Creating tone and texture with cross-hatching and stippling
Cross Hatching and Stippling are the two basic techniques for the creation of tone and texture in an ink drawing. These are traditional techniques that have been used by artists for centuries. They can be applied in a tightly controlled manner, as in our drawing of Whitby, or more freely and expressively as in the Van Gogh landscape.
VINCENT VAN GOGH (1853-1890)
'Harvest Landscape', 1888 (ink on paper)
In 'Harvest Landscape', Van Gogh intuitively combines hatching and stippling to create a bold expressive technique that naturally conveys the depth, texture and energy of its subject. The spontaneity and fluidity of his pen strokes say as much about the artist's personality as they do about the subject. It is the skill of an artist's technique, filtered though a personal vision of the subject, that determines the quality of an artwork.
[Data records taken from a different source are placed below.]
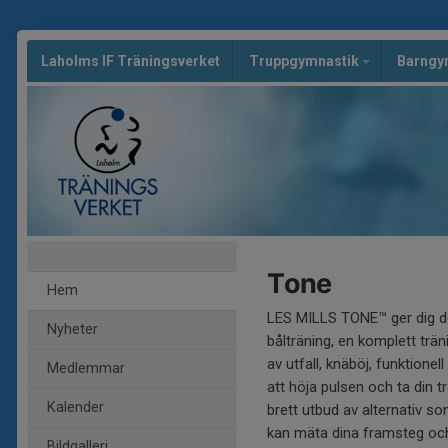
Laholms IF Träningsverket
Truppgymnastik
Barngy
Tone
Hem
LES MILLS TONE™ ger dig de
Nyheter
bålträning, en komplett tr
av utfall, knäböj, funktion
Medlemmar
att höja pulsen och ta din t
Kalender
brett utbud av alternativ som
kan mäta dina framsteg och
Bildgalleri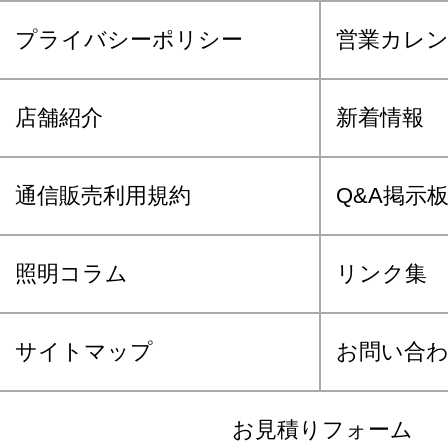
プライバシーポリシー
営業カレ
店舗紹介
新着情報
通信販売利用規約
Q&A掲示
照明コラム
リンク集
サイトマップ
お問い合
お見積りフォーム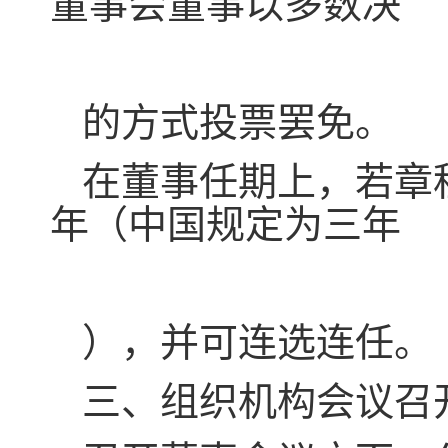
董事会董事以多数决
的方式投票罢免。
在董事任期上，若章
年（中国规定为三年
），并可连选连任。
三、组织机构会议召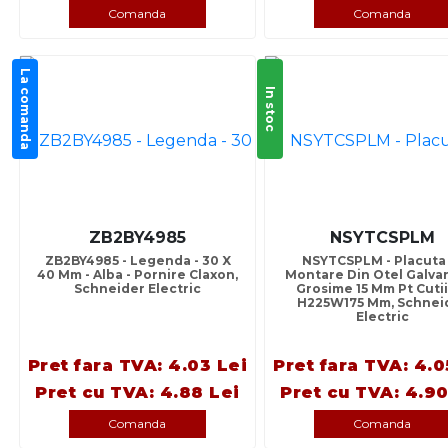
Comanda
Comanda
La comanda
In stoc
ZB2BY4985
NSYTCSPLM
ZB2BY4985 - Legenda - 30 X
NSYTCSPLM - Placuta
40 Mm - Alba - Pornire Claxon,
Montare Din Otel Galvan
Schneider Electric
Grosime 15 Mm Pt Cuti
H225W175 Mm, Schnei
Electric
Pret fara TVA: 4.03 Lei
Pret fara TVA: 4.0
Pret cu TVA: 4.88 Lei
Pret cu TVA: 4.90
Comanda
Comanda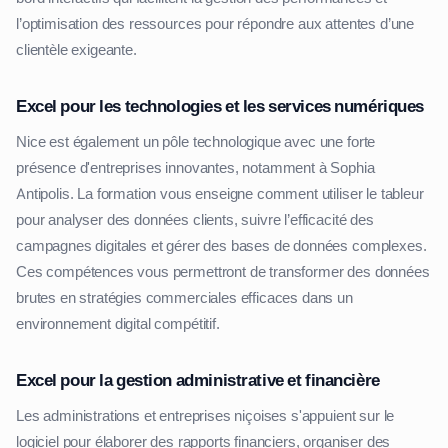
l’optimisation des ressources pour répondre aux attentes d’une
clientèle exigeante.
Excel pour les technologies et les services numériques
Nice est également un pôle technologique avec une forte
présence d'entreprises innovantes, notamment à Sophia
Antipolis. La formation vous enseigne comment utiliser le tableur
pour analyser des données clients, suivre l’efficacité des
campagnes digitales et gérer des bases de données complexes.
Ces compétences vous permettront de transformer des données
brutes en stratégies commerciales efficaces dans un
environnement digital compétitif.
Excel pour la gestion administrative et financière
Les administrations et entreprises niçoises s'appuient sur le
logiciel pour élaborer des rapports financiers, organiser des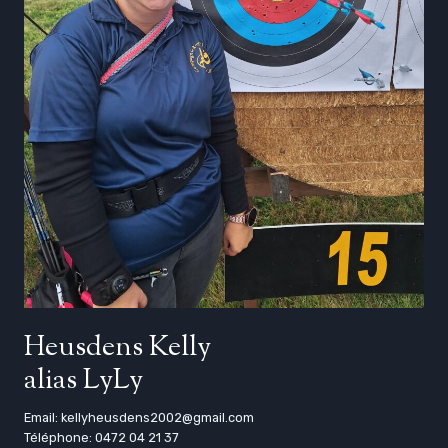
Heusdens Kelly
alias LyLy
Email: kellyheusdens2002@gmail.com
Téléphone: 0472 04 21 37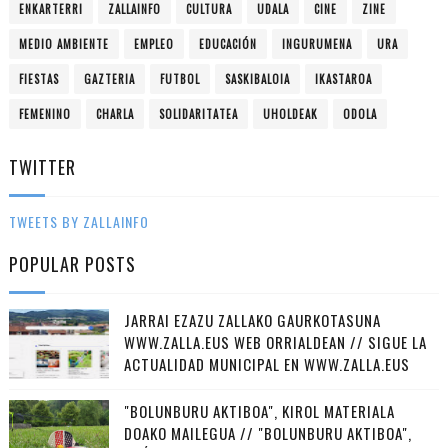
ENKARTERRI
ZALLAINFO
CULTURA
UDALA
CINE
ZINE
MEDIO AMBIENTE
EMPLEO
EDUCACIÓN
INGURUMENA
URA
FIESTAS
GAZTERIA
FUTBOL
SASKIBALOIA
IKASTAROA
FEMENINO
CHARLA
SOLIDARITATEA
UHOLDEAK
ODOLA
TWITTER
TWEETS BY ZALLAINFO
POPULAR POSTS
JARRAI EZAZU ZALLAKO GAURKOTASUNA
WWW.ZALLA.EUS WEB ORRIALDEAN // SIGUE LA
ACTUALIDAD MUNICIPAL EN WWW.ZALLA.EUS
"BOLUNBURU AKTIBOA", KIROL MATERIALA
DOAKO MAILEGUA // "BOLUNBURU AKTIBOA",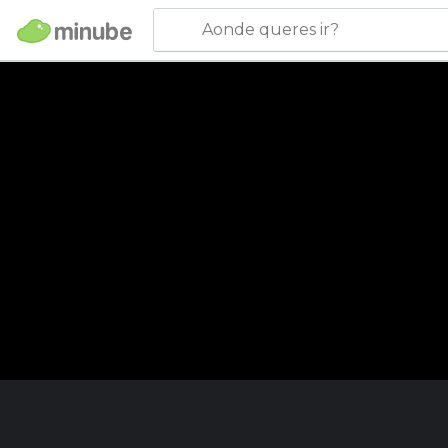
Aonde queres ir?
If we look at a close-up detail of our Whitby drawing, it should help to reveal how cross hatching and stippling are combined for a tonal and textural effect. A range of cross hatching and stippling techniques have been used to give tone and texture to the walls and roofs. These techniques are not used independently from one another, but are combined to increase their effectiveness. After the brickwork and roof tile patterns had been sketched in, areas of tone were hatched and cross hatched over these to suggest depth and form. Stippling was then applied in various densities to both plain and brick patterned walls in order to convey the grime and texture of the different surfaces.
Whitby Detail 2
In Detail 2, graduating densities of stippling have been used to express the texture of the bushes. Hatching and cross hatching, combined with stippling, have been applied to suggest a variety of other surface qualities ranging from metal lock-up doors, to smooth concrete and rough brickwork.
As a general rule, it is probably easier to apply cross hatching first, in order to build up the tonal structure of the drawing. Stippling tends to be used later to add subtlety and texture to the work.